Problem requirements: Each line of the data should be transcribed exactly as given.

Dataset entries:
::::::::::

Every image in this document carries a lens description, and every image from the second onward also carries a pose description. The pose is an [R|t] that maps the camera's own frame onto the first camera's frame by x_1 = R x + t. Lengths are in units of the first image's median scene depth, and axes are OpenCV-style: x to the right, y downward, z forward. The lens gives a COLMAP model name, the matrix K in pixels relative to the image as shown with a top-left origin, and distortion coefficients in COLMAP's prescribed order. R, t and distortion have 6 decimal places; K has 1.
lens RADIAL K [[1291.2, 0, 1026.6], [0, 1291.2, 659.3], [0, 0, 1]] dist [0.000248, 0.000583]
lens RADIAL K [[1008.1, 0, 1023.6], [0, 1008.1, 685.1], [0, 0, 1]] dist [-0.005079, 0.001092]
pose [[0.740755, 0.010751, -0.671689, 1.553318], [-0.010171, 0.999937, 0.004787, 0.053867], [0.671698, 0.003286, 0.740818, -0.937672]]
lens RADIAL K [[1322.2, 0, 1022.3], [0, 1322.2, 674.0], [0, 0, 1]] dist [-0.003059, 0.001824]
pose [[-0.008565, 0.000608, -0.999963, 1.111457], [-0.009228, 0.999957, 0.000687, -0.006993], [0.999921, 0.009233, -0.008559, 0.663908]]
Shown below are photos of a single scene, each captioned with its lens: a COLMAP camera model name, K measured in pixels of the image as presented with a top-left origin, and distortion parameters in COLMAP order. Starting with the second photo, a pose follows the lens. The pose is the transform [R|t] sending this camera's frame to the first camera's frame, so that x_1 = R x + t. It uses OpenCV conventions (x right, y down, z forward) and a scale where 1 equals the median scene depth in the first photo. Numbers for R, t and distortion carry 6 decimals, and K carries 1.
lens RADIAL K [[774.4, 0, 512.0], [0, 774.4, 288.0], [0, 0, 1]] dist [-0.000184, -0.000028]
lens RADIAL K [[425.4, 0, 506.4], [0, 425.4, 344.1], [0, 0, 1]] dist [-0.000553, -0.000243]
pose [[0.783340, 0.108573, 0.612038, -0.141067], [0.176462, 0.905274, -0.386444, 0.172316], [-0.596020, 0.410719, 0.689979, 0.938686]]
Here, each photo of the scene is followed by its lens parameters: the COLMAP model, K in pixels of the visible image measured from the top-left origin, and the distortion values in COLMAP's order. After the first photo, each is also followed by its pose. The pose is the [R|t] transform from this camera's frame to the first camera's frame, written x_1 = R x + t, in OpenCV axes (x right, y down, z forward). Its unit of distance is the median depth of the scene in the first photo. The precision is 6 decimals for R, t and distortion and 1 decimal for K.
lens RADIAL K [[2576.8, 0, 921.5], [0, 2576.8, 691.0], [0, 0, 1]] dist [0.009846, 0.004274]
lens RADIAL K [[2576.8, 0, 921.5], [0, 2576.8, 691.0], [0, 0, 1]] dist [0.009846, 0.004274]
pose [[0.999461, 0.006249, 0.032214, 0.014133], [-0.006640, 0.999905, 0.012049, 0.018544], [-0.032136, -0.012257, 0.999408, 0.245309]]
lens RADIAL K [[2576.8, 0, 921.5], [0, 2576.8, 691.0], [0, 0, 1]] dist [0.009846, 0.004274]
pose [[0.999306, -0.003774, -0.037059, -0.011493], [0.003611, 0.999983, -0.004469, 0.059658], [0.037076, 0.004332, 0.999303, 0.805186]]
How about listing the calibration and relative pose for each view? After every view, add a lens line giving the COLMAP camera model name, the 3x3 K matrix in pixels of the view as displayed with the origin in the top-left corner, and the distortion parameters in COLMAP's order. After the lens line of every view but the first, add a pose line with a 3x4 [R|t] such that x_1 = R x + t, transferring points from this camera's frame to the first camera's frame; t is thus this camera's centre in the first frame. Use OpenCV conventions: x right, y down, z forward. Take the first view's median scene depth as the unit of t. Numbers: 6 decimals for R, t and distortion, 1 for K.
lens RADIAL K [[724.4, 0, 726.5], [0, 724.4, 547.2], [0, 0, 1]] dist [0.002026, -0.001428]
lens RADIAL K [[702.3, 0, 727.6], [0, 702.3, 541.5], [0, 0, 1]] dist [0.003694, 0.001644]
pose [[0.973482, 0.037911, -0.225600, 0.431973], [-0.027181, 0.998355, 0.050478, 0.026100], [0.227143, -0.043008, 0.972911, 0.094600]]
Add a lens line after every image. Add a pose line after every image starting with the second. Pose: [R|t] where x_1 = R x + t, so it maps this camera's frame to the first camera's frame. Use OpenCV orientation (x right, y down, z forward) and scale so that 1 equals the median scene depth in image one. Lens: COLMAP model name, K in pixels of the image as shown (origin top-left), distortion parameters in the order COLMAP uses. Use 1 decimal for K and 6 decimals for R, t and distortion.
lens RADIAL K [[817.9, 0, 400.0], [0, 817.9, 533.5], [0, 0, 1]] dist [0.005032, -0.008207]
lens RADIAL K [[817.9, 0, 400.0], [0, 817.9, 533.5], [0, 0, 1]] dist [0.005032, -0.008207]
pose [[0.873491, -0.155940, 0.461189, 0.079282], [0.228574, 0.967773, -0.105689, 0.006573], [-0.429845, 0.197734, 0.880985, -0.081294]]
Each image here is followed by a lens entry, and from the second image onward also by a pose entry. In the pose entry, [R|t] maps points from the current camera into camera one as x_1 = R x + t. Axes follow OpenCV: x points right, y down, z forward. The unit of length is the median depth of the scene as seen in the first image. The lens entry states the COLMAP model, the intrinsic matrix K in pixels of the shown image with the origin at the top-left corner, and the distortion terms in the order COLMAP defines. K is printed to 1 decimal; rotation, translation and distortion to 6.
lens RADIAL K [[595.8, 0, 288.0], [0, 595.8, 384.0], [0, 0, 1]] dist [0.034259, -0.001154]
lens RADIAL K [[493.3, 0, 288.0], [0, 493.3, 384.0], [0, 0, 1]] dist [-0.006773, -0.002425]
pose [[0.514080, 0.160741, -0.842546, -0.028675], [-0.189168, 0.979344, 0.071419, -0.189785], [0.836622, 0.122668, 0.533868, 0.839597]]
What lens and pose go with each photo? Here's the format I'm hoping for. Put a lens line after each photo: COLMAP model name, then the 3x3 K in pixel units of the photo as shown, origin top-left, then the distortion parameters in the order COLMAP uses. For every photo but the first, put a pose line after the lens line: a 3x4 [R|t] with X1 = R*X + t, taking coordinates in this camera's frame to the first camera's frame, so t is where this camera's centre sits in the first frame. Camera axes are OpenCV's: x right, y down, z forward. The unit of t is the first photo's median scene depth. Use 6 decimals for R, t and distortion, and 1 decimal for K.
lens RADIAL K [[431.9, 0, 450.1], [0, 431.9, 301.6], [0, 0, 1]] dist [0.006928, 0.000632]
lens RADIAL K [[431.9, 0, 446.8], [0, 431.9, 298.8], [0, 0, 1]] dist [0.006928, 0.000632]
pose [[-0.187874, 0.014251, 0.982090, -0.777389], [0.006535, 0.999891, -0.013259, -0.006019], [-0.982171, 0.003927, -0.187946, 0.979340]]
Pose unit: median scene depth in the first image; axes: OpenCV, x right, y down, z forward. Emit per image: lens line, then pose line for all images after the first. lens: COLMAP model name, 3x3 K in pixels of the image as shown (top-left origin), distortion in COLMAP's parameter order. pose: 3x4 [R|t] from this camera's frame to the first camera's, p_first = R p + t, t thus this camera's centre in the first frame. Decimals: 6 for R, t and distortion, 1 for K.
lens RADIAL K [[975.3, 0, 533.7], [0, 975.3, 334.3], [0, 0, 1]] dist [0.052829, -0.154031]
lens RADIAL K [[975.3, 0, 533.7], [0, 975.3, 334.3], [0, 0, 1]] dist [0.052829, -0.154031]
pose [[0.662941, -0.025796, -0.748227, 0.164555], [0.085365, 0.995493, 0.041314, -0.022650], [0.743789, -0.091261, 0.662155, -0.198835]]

::::::::::

Completed task:
Every image in this document carries a lens description, and every image from the second onward also carries a pose description. The pose is an [R|t] that maps the camera's own frame onto the first camera's frame by x_1 = R x + t. Lengths are in units of the first image's median scene depth, and axes are OpenCV-style: x to the right, y downward, z forward. The lens gives a COLMAP model name, the matrix K in pixels relative to the image as shown with a top-left origin, and distortion coefficients in COLMAP's prescribed order. R, t and distortion have 6 decimal places; K has 1.
lens RADIAL K [[1291.2, 0, 1026.6], [0, 1291.2, 659.3], [0, 0, 1]] dist [0.000248, 0.000583]
lens RADIAL K [[1008.1, 0, 1023.6], [0, 1008.1, 685.1], [0, 0, 1]] dist [-0.005079, 0.001092]
pose [[0.740755, 0.010751, -0.671689, 1.553318], [-0.010171, 0.999937, 0.004787, 0.053867], [0.671698, 0.003286, 0.740818, -0.937672]]
lens RADIAL K [[1322.2, 0, 1022.3], [0, 1322.2, 674.0], [0, 0, 1]] dist [-0.003059, 0.001824]
pose [[-0.008565, 0.000608, -0.999963, 1.111457], [-0.009228, 0.999957, 0.000687, -0.006993], [0.999921, 0.009233, -0.008559, 0.663908]]
Shown below are photos of a single scene, each captioned with its lens: a COLMAP camera model name, K measured in pixels of the image as presented with a top-left origin, and distortion parameters in COLMAP order. Starting with the second photo, a pose follows the lens. The pose is the transform [R|t] sending this camera's frame to the first camera's frame, so that x_1 = R x + t. It uses OpenCV conventions (x right, y down, z forward) and a scale where 1 equals the median scene depth in the first photo. Numbers for R, t and distortion carry 6 decimals, and K carries 1.
lens RADIAL K [[774.4, 0, 512.0], [0, 774.4, 288.0], [0, 0, 1]] dist [-0.000184, -0.000028]
lens RADIAL K [[425.4, 0, 506.4], [0, 425.4, 344.1], [0, 0, 1]] dist [-0.000553, -0.000243]
pose [[0.783340, 0.108573, 0.612038, -0.141067], [0.176462, 0.905274, -0.386444, 0.172316], [-0.596020, 0.410719, 0.689979, 0.938686]]
Here, each photo of the scene is followed by its lens parameters: the COLMAP model, K in pixels of the visible image measured from the top-left origin, and the distortion values in COLMAP's order. After the first photo, each is also followed by its pose. The pose is the [R|t] transform from this camera's frame to the first camera's frame, written x_1 = R x + t, in OpenCV axes (x right, y down, z forward). Its unit of distance is the median depth of the scene in the first photo. The precision is 6 decimals for R, t and distortion and 1 decimal for K.
lens RADIAL K [[2576.8, 0, 921.5], [0, 2576.8, 691.0], [0, 0, 1]] dist [0.009846, 0.004274]
lens RADIAL K [[2576.8, 0, 921.5], [0, 2576.8, 691.0], [0, 0, 1]] dist [0.009846, 0.004274]
pose [[0.999461, 0.006249, 0.032214, 0.014133], [-0.006640, 0.999905, 0.012049, 0.018544], [-0.032136, -0.012257, 0.999408, 0.245309]]
lens RADIAL K [[2576.8, 0, 921.5], [0, 2576.8, 691.0], [0, 0, 1]] dist [0.009846, 0.004274]
pose [[0.999306, -0.003774, -0.037059, -0.011493], [0.003611, 0.999983, -0.004469, 0.059658], [0.037076, 0.004332, 0.999303, 0.805186]]
How about listing the calibration and relative pose for each view? After every view, add a lens line giving the COLMAP camera model name, the 3x3 K matrix in pixels of the view as displayed with the origin in the top-left corner, and the distortion parameters in COLMAP's order. After the lens line of every view but the first, add a pose line with a 3x4 [R|t] such that x_1 = R x + t, transferring points from this camera's frame to the first camera's frame; t is thus this camera's centre in the first frame. Use OpenCV conventions: x right, y down, z forward. Take the first view's median scene depth as the unit of t. Numbers: 6 decimals for R, t and distortion, 1 for K.
lens RADIAL K [[724.4, 0, 726.5], [0, 724.4, 547.2], [0, 0, 1]] dist [0.002026, -0.001428]
lens RADIAL K [[702.3, 0, 727.6], [0, 702.3, 541.5], [0, 0, 1]] dist [0.003694, 0.001644]
pose [[0.973482, 0.037911, -0.225600, 0.431973], [-0.027181, 0.998355, 0.050478, 0.026100], [0.227143, -0.043008, 0.972911, 0.094600]]
Add a lens line after every image. Add a pose line after every image starting with the second. Pose: [R|t] where x_1 = R x + t, so it maps this camera's frame to the first camera's frame. Use OpenCV orientation (x right, y down, z forward) and scale so that 1 equals the median scene depth in image one. Lens: COLMAP model name, K in pixels of the image as shown (origin top-left), distortion parameters in the order COLMAP uses. Use 1 decimal for K and 6 decimals for R, t and distortion.
lens RADIAL K [[817.9, 0, 400.0], [0, 817.9, 533.5], [0, 0, 1]] dist [0.005032, -0.008207]
lens RADIAL K [[817.9, 0, 400.0], [0, 817.9, 533.5], [0, 0, 1]] dist [0.005032, -0.008207]
pose [[0.873491, -0.155940, 0.461189, 0.079282], [0.228574, 0.967773, -0.105689, 0.006573], [-0.429845, 0.197734, 0.880985, -0.081294]]
Each image here is followed by a lens entry, and from the second image onward also by a pose entry. In the pose entry, [R|t] maps points from the current camera into camera one as x_1 = R x + t. Axes follow OpenCV: x points right, y down, z forward. The unit of length is the median depth of the scene as seen in the first image. The lens entry states the COLMAP model, the intrinsic matrix K in pixels of the shown image with the origin at the top-left corner, and the distortion terms in the order COLMAP defines. K is printed to 1 decimal; rotation, translation and distortion to 6.
lens RADIAL K [[595.8, 0, 288.0], [0, 595.8, 384.0], [0, 0, 1]] dist [0.034259, -0.001154]
lens RADIAL K [[493.3, 0, 288.0], [0, 493.3, 384.0], [0, 0, 1]] dist [-0.006773, -0.002425]
pose [[0.514080, 0.160741, -0.842546, -0.028675], [-0.189168, 0.979344, 0.071419, -0.189785], [0.836622, 0.122668, 0.533868, 0.839597]]
What lens and pose go with each photo? Here's the format I'm hoping for. Put a lens line after each photo: COLMAP model name, then the 3x3 K in pixel units of the photo as shown, origin top-left, then the distortion parameters in the order COLMAP uses. For every photo but the first, put a pose line after the lens line: a 3x4 [R|t] with X1 = R*X + t, taking coordinates in this camera's frame to the first camera's frame, so t is where this camera's centre sits in the first frame. Camera axes are OpenCV's: x right, y down, z forward. The unit of t is the first photo's median scene depth. Use 6 decimals for R, t and distortion, and 1 decimal for K.
lens RADIAL K [[431.9, 0, 450.1], [0, 431.9, 301.6], [0, 0, 1]] dist [0.006928, 0.000632]
lens RADIAL K [[431.9, 0, 446.8], [0, 431.9, 298.8], [0, 0, 1]] dist [0.006928, 0.000632]
pose [[-0.187874, 0.014251, 0.982090, -0.777389], [0.006535, 0.999891, -0.013259, -0.006019], [-0.982171, 0.003927, -0.187946, 0.979340]]
Pose unit: median scene depth in the first image; axes: OpenCV, x right, y down, z forward. Emit per image: lens line, then pose line for all images after the first. lens: COLMAP model name, 3x3 K in pixels of the image as shown (top-left origin), distortion in COLMAP's parameter order. pose: 3x4 [R|t] from this camera's frame to the first camera's, p_first = R p + t, t thus this camera's centre in the first frame. Decimals: 6 for R, t and distortion, 1 for K.
lens RADIAL K [[975.3, 0, 533.7], [0, 975.3, 334.3], [0, 0, 1]] dist [0.052829, -0.154031]
lens RADIAL K [[975.3, 0, 533.7], [0, 975.3, 334.3], [0, 0, 1]] dist [0.052829, -0.154031]
pose [[0.662941, -0.025796, -0.748227, 0.164555], [0.085365, 0.995493, 0.041314, -0.022650], [0.743789, -0.091261, 0.662155, -0.198835]]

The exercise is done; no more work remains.